Volatile elements in magma, primarily water, drive explosive volcanic eruptions, like this eruption of Anak Krakatau in Lampung, Indonesia, in 2018.
Scientists have discovered compelling evidence that magmas may be wetter than once thought.
Volatile elements in magma, primarily water, drive explosive volcanic eruptions.
The tricky part is determining just how much volatile content was present before the eruption took place.
This is especially difficult when the only evidence scientists have to go on is the end product after all the volatiles have been lost.
The most common method for determining volatile content requires studying melt inclusions, small pieces of magma trapped in crystals erupted in lava.
Scientists study these glassy inclusions to determine the amount of hydrogen present—which, through back calculation, can indicate how much water was dissolved in the magma in Earth’s crust before a volcano erupted.
This method is generally accepted as an accurate lower limit on volatile content, accounting for some water that might have been lost during the explosion itself.
The researchers instead wanted to look at the upper limit—something that had not been investigated experimentally.
“What people have never looked at before and what we’re trying to measure now is, how big is this bucket?” says study leader Michael J. Krawczynski, assistant professor of earth and planetary sciences at Washington University in St. Louis.
“You can imagine if it rained a lot, and your rain gauge was full, then you don’t really know how much it rained. It could have rained more! We just can’t say.”
The same is true of melt inclusions. If a melt inclusion can’t hold all the water, then scientists don’t have the right reading of the upper limit of water content in magma. The bucket is too small.
Quenching to form glass
Maxim Gavrilenko, a former postdoctoral fellow in Krawczynski’s lab who is now at the University of Nevada, Reno, and Krawczynski created synthetic melt inclusions in the lab to figure out how much water a melt possibly could hold.
To do this, the researchers reproduced the temperature and pressure conditions that exist 40 kilometers (about 25 miles) below the Earth’s surface.
Next, they melted and quenched (rapidly cooled) the sample, then determined whether their experiment had created a glass.
They continued the process, adding more and more water to the sample until it could no longer be quenched to form a glass.

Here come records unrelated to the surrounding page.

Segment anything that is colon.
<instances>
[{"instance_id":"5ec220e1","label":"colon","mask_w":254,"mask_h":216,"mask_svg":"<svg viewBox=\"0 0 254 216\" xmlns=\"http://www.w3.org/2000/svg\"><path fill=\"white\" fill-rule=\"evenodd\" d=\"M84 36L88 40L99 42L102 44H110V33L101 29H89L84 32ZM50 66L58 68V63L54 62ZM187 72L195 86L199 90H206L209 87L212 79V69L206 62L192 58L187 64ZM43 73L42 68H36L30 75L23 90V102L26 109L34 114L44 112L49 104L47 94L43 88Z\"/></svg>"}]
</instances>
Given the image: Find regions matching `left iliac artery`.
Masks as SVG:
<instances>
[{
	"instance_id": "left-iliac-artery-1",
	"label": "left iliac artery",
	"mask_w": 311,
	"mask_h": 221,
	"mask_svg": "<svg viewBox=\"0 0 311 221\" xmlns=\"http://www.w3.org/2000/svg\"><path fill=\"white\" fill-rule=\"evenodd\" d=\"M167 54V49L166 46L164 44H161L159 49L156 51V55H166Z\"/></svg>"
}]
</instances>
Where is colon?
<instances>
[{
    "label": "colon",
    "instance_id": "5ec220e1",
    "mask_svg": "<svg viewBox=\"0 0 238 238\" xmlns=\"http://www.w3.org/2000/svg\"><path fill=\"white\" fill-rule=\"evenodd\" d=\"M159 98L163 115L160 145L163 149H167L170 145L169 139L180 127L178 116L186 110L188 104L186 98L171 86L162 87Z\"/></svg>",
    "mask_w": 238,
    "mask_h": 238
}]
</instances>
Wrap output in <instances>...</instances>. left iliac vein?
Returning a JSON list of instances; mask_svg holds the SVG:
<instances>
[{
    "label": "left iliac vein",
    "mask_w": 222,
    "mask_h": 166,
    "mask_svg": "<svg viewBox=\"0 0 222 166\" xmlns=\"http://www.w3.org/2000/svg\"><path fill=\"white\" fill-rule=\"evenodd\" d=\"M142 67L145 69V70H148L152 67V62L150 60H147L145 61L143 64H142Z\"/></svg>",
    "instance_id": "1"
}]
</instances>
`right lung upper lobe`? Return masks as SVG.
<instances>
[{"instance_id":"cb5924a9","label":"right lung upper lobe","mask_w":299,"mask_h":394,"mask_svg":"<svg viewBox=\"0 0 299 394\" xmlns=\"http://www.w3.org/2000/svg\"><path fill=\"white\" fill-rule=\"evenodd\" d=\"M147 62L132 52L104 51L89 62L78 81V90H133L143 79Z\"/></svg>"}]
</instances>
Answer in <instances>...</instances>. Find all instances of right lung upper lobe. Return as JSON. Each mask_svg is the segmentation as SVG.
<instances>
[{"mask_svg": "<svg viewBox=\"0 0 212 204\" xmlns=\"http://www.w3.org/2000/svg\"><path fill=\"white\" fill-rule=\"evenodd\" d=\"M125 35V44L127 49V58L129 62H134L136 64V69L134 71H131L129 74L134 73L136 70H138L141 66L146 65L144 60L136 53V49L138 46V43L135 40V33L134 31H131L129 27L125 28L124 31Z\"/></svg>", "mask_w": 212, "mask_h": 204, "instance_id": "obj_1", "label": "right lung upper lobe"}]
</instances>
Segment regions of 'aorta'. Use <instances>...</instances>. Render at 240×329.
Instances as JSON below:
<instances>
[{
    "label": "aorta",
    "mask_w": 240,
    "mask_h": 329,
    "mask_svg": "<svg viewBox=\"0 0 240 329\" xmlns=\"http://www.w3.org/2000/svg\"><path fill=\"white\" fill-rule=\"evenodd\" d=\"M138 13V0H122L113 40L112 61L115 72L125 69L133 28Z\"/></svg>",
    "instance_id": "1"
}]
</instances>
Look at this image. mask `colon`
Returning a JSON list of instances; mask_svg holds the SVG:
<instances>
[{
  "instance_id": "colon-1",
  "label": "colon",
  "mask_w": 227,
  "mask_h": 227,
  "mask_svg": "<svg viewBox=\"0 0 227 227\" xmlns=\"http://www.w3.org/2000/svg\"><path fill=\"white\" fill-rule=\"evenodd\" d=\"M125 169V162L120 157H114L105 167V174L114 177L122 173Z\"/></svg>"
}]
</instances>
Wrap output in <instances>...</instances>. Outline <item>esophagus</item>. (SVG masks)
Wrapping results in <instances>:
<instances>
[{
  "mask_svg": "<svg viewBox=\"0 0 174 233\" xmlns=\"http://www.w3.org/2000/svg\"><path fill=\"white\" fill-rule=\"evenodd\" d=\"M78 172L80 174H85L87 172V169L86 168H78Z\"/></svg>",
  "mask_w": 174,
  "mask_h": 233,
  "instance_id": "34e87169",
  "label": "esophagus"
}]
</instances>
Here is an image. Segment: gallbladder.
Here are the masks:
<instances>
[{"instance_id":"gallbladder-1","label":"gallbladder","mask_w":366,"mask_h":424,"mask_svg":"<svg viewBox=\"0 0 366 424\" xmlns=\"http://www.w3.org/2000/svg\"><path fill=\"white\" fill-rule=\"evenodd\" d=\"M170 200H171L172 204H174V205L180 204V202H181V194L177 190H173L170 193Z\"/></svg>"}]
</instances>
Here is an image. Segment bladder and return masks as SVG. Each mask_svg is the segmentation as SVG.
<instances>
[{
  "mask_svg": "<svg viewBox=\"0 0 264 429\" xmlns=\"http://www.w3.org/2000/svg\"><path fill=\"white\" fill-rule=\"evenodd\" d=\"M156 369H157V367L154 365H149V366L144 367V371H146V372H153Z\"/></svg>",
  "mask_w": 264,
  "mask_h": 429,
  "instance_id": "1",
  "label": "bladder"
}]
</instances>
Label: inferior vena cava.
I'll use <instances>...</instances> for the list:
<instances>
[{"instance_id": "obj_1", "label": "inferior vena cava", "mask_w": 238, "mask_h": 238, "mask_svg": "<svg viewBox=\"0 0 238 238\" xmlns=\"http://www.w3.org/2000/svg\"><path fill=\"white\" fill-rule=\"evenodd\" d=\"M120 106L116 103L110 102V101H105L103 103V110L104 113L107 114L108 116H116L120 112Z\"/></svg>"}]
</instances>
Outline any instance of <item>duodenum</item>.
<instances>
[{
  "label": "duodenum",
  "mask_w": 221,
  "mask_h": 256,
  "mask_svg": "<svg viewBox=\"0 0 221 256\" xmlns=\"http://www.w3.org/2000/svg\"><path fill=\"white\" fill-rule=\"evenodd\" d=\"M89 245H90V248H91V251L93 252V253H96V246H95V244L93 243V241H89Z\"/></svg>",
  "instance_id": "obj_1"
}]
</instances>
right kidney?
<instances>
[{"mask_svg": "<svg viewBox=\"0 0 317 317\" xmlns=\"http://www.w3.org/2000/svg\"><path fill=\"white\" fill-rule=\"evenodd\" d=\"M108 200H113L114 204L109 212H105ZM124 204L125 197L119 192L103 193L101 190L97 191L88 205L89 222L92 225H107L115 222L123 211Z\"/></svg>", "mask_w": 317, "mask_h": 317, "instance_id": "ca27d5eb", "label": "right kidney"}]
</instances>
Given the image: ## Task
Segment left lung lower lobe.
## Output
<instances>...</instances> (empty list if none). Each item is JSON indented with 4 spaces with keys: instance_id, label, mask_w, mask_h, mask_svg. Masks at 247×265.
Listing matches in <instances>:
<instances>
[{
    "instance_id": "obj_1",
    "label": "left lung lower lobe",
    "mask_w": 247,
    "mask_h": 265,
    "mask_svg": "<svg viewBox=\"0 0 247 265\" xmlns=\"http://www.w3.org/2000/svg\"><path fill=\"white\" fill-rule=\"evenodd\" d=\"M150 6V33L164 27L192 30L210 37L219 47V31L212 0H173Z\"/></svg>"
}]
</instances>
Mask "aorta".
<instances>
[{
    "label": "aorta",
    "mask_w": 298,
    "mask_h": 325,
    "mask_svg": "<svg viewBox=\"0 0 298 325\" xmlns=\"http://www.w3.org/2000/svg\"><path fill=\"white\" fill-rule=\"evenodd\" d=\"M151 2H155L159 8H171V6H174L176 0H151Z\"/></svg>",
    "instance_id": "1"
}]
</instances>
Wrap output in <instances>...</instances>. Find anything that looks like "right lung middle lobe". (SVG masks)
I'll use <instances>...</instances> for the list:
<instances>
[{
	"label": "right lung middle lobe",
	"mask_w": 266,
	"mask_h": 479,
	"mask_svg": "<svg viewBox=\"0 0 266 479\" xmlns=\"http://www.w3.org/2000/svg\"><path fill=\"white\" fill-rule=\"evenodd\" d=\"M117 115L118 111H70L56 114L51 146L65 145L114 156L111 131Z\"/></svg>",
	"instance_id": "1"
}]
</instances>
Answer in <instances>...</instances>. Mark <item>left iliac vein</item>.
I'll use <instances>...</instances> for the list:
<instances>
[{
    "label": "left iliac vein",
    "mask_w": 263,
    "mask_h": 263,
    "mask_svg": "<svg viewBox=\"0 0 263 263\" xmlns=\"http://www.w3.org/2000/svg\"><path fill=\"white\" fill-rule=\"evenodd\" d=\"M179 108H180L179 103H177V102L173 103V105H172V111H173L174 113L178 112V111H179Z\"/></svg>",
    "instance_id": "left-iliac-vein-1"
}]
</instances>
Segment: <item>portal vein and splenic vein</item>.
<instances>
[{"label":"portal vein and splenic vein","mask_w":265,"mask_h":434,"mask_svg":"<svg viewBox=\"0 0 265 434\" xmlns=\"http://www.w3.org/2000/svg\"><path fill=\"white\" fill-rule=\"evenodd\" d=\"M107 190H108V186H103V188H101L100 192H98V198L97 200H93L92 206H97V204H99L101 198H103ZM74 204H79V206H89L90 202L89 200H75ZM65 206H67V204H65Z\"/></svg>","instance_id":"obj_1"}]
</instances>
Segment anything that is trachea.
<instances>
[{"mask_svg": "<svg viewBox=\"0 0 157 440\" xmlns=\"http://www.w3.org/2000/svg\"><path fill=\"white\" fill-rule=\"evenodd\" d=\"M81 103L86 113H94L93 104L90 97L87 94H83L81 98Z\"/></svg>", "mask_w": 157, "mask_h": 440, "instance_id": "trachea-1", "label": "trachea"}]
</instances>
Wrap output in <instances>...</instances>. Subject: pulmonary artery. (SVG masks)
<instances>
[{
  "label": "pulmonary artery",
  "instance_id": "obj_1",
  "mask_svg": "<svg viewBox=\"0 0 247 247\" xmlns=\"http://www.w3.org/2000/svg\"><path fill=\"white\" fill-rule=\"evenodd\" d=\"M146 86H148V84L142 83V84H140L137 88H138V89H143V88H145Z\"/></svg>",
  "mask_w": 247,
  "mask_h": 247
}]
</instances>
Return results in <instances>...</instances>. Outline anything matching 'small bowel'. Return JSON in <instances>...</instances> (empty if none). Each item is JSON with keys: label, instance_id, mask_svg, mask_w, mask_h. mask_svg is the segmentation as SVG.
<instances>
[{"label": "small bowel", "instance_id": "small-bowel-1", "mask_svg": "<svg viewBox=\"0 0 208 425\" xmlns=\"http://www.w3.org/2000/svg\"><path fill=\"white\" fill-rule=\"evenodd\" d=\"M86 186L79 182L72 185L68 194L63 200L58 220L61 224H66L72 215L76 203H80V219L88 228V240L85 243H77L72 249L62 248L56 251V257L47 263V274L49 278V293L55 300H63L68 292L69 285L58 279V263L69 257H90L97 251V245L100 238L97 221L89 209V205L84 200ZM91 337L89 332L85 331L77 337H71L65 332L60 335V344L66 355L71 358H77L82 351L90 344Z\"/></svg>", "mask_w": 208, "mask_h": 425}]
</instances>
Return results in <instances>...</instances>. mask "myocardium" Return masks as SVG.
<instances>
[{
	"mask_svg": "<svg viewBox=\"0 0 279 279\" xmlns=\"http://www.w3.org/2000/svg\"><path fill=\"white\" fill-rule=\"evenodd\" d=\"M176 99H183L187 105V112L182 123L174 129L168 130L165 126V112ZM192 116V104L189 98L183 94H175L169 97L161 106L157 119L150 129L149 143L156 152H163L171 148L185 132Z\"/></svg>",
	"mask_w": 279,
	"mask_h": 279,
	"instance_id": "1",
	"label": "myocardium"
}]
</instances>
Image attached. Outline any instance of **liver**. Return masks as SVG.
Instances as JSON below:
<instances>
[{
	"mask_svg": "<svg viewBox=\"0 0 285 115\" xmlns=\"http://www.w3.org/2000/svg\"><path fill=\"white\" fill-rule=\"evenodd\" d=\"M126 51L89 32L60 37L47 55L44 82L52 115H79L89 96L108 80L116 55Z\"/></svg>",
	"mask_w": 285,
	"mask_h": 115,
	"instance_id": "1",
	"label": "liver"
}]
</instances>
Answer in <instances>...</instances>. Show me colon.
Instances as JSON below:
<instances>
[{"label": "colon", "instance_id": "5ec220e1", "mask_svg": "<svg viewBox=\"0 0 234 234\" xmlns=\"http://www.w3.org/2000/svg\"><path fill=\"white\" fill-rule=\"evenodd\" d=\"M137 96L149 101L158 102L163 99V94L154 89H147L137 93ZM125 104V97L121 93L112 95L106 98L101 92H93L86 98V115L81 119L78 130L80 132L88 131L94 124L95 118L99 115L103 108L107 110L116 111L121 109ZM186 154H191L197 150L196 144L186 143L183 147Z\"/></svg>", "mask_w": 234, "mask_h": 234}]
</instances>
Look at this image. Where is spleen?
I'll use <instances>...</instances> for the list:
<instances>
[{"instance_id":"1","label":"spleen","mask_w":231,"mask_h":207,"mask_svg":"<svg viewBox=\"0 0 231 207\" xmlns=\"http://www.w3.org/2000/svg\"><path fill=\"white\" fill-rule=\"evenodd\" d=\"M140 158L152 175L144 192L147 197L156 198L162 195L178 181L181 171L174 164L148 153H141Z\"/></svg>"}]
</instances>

“We found out that if you have a lot of water, then eventually you don’t have a glass,” Gavrilenko says. These devitrified (non-glassy) melt inclusions exist in nature, but are preferentially not studied for volatiles—which has led to sample bias in this field of research.
Subducting water
This bias is especially problematic for scientists who are trying to understand how much water gets recycled back to the surface at subduction zones, which are richest in water compared to other tectonic settings.
“If the deep magmas in these zones have more than 9 weight-percent of water, then they won’t be correctly measured by the current gold-standard method,” Gavrilenko says. “There is a need to find a new method for how to measure. We need a new, bigger bucket.”
These results, published in American Mineralogist, align with recent work by Douglas A. Wiens, professor in earth and planetary sciences.
In a paper in Nature last fall, Wiens concluded that as much as four times more water might subduct into Earth’s mantle than scientists thought. Gavrilenko and Krawczynski’s work points to how the cycle of water in and out of the crust might be rebalanced in the wake of such discoveries.
“If more is going down (into the mantle), more needs to be coming out back into Earth’s crust,” Krawczynski says.
“That’s what we’re looking at here. We’ve understood that it’s a cycle that needs to be balanced, but we haven’t had a good grasp of the sizes of the different reservoirs.”